Every line of the data is to be reproduced exactly.

GIVEN ENTRIES section start

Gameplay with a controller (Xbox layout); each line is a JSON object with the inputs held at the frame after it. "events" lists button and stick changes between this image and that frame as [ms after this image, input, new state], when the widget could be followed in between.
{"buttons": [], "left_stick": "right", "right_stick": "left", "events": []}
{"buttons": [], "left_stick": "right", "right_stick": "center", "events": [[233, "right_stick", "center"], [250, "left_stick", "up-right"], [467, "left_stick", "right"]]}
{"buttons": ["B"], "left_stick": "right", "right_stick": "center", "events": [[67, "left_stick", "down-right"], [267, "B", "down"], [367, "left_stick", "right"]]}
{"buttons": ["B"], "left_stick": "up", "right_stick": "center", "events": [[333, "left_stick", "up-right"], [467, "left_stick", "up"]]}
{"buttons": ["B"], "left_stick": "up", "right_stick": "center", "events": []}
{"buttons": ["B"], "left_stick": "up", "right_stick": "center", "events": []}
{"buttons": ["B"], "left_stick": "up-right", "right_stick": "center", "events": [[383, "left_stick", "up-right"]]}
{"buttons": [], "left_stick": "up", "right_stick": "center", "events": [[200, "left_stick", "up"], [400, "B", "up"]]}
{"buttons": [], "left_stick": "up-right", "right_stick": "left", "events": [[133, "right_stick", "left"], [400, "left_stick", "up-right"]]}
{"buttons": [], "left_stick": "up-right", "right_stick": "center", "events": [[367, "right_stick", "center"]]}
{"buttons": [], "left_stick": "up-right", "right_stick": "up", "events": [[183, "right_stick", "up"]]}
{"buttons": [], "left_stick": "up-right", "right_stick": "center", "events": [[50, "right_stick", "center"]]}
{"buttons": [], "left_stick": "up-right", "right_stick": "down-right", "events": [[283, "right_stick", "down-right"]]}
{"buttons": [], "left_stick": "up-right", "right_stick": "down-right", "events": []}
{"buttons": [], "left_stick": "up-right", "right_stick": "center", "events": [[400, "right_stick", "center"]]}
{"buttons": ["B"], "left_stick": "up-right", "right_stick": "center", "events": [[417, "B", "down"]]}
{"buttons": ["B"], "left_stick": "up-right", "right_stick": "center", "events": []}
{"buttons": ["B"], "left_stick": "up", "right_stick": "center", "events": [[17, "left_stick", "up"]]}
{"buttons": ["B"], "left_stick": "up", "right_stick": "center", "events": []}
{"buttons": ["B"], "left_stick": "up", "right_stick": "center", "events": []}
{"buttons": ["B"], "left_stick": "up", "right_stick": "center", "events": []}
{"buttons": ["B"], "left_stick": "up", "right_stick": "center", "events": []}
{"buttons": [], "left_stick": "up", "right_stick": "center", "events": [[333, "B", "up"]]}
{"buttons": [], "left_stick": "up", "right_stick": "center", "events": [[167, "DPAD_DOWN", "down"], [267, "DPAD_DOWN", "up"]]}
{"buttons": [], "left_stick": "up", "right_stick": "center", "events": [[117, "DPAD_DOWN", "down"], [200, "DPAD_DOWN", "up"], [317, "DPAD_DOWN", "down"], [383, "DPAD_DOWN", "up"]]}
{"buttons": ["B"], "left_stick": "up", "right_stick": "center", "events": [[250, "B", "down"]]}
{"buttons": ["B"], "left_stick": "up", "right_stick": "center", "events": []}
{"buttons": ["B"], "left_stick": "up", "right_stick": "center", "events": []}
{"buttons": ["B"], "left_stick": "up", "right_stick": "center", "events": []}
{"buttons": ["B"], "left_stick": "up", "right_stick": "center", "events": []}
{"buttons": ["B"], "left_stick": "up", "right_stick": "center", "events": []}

GIVEN ENTRIES section end

◆ ANSWER FOR THIS EXERCISE
Gameplay with a controller (Xbox layout); each line is a JSON object with the inputs held at the frame after it. "events" lists button and stick changes between this image and that frame as [ms after this image, input, new state], when the widget could be followed in between.
{"buttons": [], "left_stick": "right", "right_stick": "left", "events": []}
{"buttons": [], "left_stick": "right", "right_stick": "center", "events": [[233, "right_stick", "center"], [250, "left_stick", "up-right"], [467, "left_stick", "right"]]}
{"buttons": ["B"], "left_stick": "right", "right_stick": "center", "events": [[67, "left_stick", "down-right"], [267, "B", "down"], [367, "left_stick", "right"]]}
{"buttons": ["B"], "left_stick": "up", "right_stick": "center", "events": [[333, "left_stick", "up-right"], [467, "left_stick", "up"]]}
{"buttons": ["B"], "left_stick": "up", "right_stick": "center", "events": []}
{"buttons": ["B"], "left_stick": "up", "right_stick": "center", "events": []}
{"buttons": ["B"], "left_stick": "up-right", "right_stick": "center", "events": [[383, "left_stick", "up-right"]]}
{"buttons": [], "left_stick": "up", "right_stick": "center", "events": [[200, "left_stick", "up"], [400, "B", "up"]]}
{"buttons": [], "left_stick": "up-right", "right_stick": "left", "events": [[133, "right_stick", "left"], [400, "left_stick", "up-right"]]}
{"buttons": [], "left_stick": "up-right", "right_stick": "center", "events": [[367, "right_stick", "center"]]}
{"buttons": [], "left_stick": "up-right", "right_stick": "up", "events": [[183, "right_stick", "up"]]}
{"buttons": [], "left_stick": "up-right", "right_stick": "center", "events": [[50, "right_stick", "center"]]}
{"buttons": [], "left_stick": "up-right", "right_stick": "down-right", "events": [[283, "right_stick", "down-right"]]}
{"buttons": [], "left_stick": "up-right", "right_stick": "down-right", "events": []}
{"buttons": [], "left_stick": "up-right", "right_stick": "center", "events": [[400, "right_stick", "center"]]}
{"buttons": ["B"], "left_stick": "up-right", "right_stick": "center", "events": [[417, "B", "down"]]}
{"buttons": ["B"], "left_stick": "up-right", "right_stick": "center", "events": []}
{"buttons": ["B"], "left_stick": "up", "right_stick": "center", "events": [[17, "left_stick", "up"]]}
{"buttons": ["B"], "left_stick": "up", "right_stick": "center", "events": []}
{"buttons": ["B"], "left_stick": "up", "right_stick": "center", "events": []}
{"buttons": ["B"], "left_stick": "up", "right_stick": "center", "events": []}
{"buttons": ["B"], "left_stick": "up", "right_stick": "center", "events": []}
{"buttons": [], "left_stick": "up", "right_stick": "center", "events": [[333, "B", "up"]]}
{"buttons": [], "left_stick": "up", "right_stick": "center", "events": [[167, "DPAD_DOWN", "down"], [267, "DPAD_DOWN", "up"]]}
{"buttons": [], "left_stick": "up", "right_stick": "center", "events": [[117, "DPAD_DOWN", "down"], [200, "DPAD_DOWN", "up"], [317, "DPAD_DOWN", "down"], [383, "DPAD_DOWN", "up"]]}
{"buttons": ["B"], "left_stick": "up", "right_stick": "center", "events": [[250, "B", "down"]]}
{"buttons": ["B"], "left_stick": "up", "right_stick": "center", "events": []}
{"buttons": ["B"], "left_stick": "up", "right_stick": "center", "events": []}
{"buttons": ["B"], "left_stick": "up", "right_stick": "center", "events": []}
{"buttons": ["B"], "left_stick": "up", "right_stick": "center", "events": []}
{"buttons": ["B"], "left_stick": "up", "right_stick": "center", "events": []}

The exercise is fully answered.